Created on 11-03-2016 07:59 PM
This is a continuation of Apache Storm Tuning Approach for Squirrels article that I published couple weeks ago.
A topology is going to have to coexist on a Storm cluster with a variety of other topologies. Some of those topologies will burn CPU doing heavy calculations, others will consume large amounts of network bandwidth.
No one sane can claim to provide a silver bullet for how to set up your cluster for the best performance. However, I’d like to share a few recipes and guidelines for dealing with issues as they arise.
I listed below 6 categories of contention, describing common problems and strategies to alleviate or eliminate resource contention. I hope that this article at least provides a good map for a deep dive onto Storm tuning. Each resource contention is probably worth it an article.
A Storm cluster is installed with a fixed number of available worker processes across all worker nodes. Each time you deploy a new topology to the cluster, you specify how many worker processes that topology should consume. The number of worker processes a topology requests is specified in the code for building and submitting your topology to the Storm cluster. It is possible that you could deploy a topology that requires a certain number of worker processes but you can’t acquire the needed worker processes because they’ve all been assigned to existing topologies. This problem is easy to detect; it can be found by looking at the cluster summary page of the Storm UI and identifying the free slots. Slots correspond to worker processes. It’s important to always be aware of the resources available in your cluster when deploying new topologies. If you ignore what’s available within your cluster, you can easily affect every topology in your cluster by deploying something that consumes too many resources.
Let’s assume that you notice a topology isn’t processing any data or has a sudden drop in throughput and zero free slots are available.You have a fixed number of worker processes that can be allocated to the topologies requesting them. You can address this problem with these strategies:
Decreasing the number of worker processes in use by existing topologies is the quickest and easiest way to free up slots for other topologies in your cluster. But this may or may not be possible depending on the SLAs for your existing topologies. If you can reduce the number of worker processes being used by a topology without violating the SLA, then go for it.
If your SLAs don’t allow you to reduce the number of slots being used by any of the topologies in your cluster, you’ll have to add new worker processes to the cluster.
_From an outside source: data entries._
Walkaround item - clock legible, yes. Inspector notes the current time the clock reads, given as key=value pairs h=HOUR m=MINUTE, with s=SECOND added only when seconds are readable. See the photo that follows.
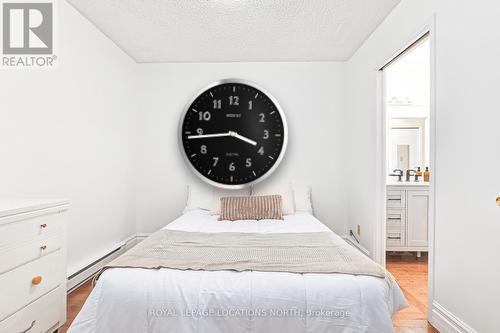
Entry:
h=3 m=44
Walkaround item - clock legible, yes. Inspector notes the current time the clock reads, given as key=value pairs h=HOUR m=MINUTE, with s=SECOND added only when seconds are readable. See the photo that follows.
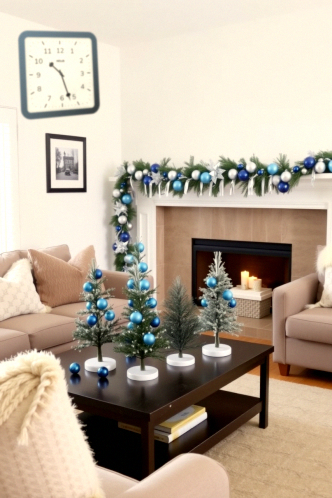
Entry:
h=10 m=27
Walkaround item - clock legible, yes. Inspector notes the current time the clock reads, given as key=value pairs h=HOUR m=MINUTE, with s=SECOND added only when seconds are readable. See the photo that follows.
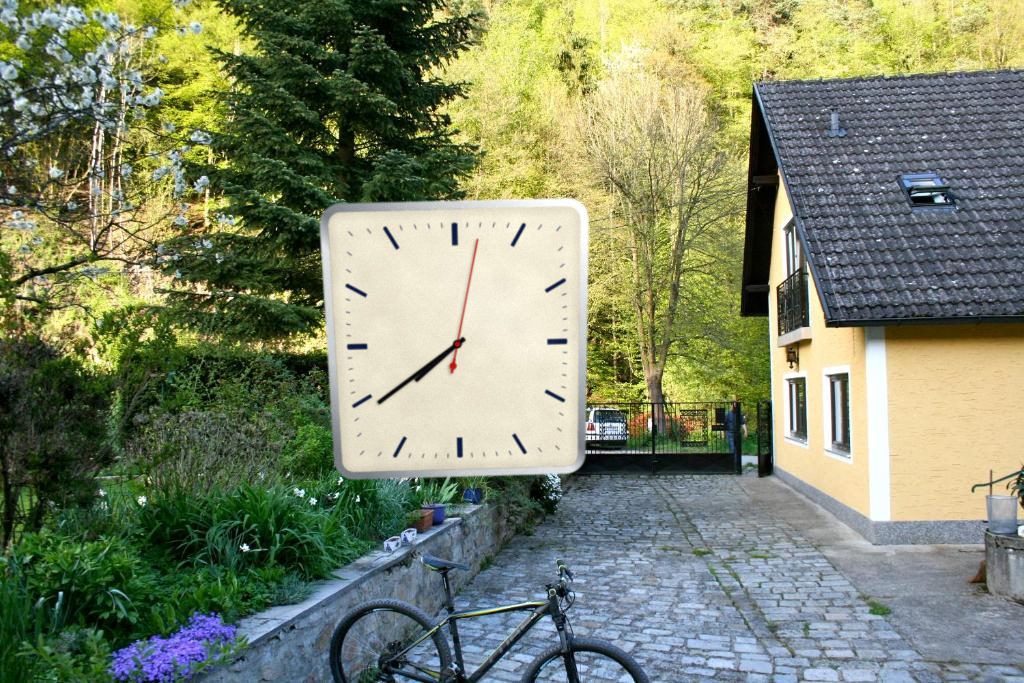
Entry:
h=7 m=39 s=2
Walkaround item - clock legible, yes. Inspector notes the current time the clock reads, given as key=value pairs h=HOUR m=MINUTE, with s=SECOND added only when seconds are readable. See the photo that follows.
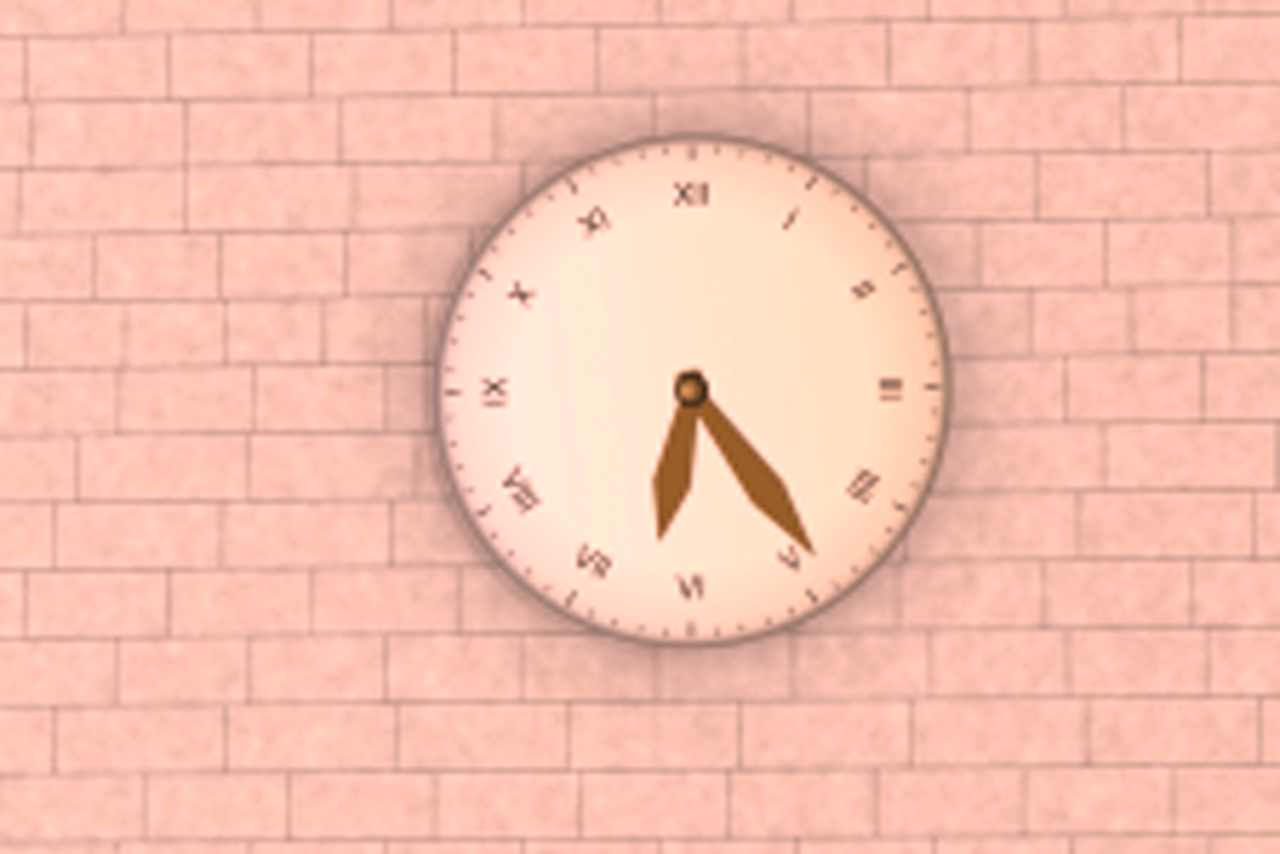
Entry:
h=6 m=24
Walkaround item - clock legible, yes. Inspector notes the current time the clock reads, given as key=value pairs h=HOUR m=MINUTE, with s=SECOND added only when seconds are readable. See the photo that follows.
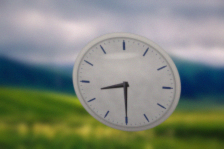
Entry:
h=8 m=30
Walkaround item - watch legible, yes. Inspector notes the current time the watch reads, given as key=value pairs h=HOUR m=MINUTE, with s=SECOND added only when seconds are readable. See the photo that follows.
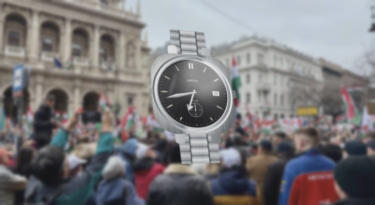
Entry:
h=6 m=43
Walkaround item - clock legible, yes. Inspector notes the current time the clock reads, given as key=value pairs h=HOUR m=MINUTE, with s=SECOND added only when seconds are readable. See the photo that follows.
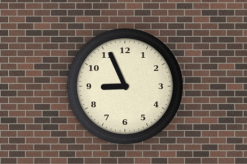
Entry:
h=8 m=56
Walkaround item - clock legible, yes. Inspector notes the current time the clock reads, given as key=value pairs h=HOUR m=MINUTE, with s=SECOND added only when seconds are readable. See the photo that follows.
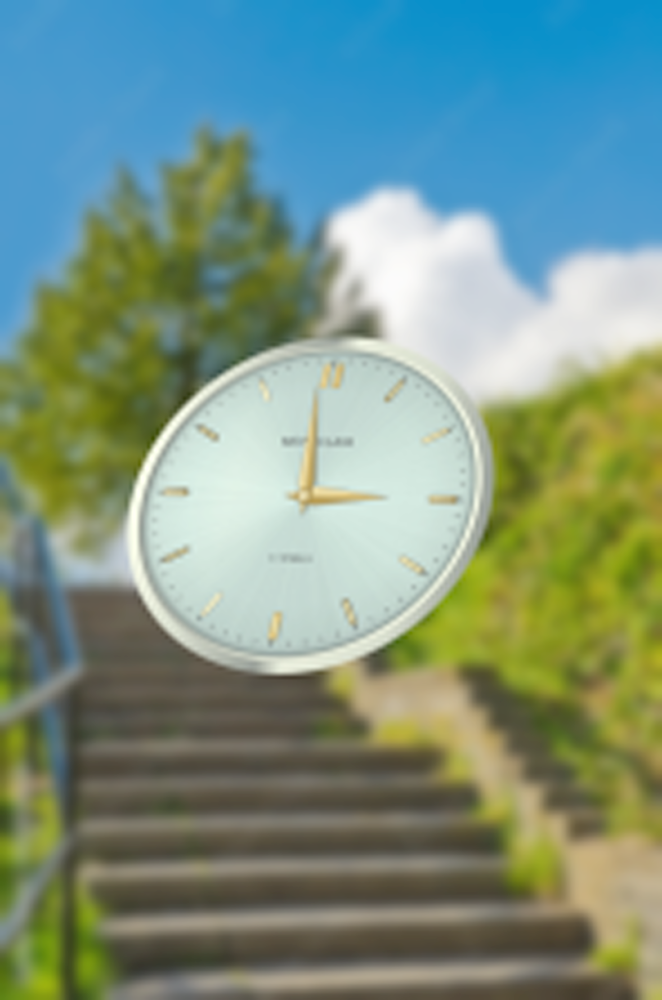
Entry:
h=2 m=59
There are two ways to increase the total number of worker processes in the cluster. One is by adding more worker processes to your worker nodes. But this won’t work if your worker nodes don’t have the resources to support additional JVMs. If this is the case, you’ll need to add more worker nodes to your cluster, thus adding to the pool of worker processes.
Adding new worker nodes has the least impact on existing topologies, because adding worker processes to existing nodes has the potential to cause other types of contention that must then be addressed.
Let’s assume that you have a problematic topology and need to identify the worker nodes and worker processes that topology is executing on.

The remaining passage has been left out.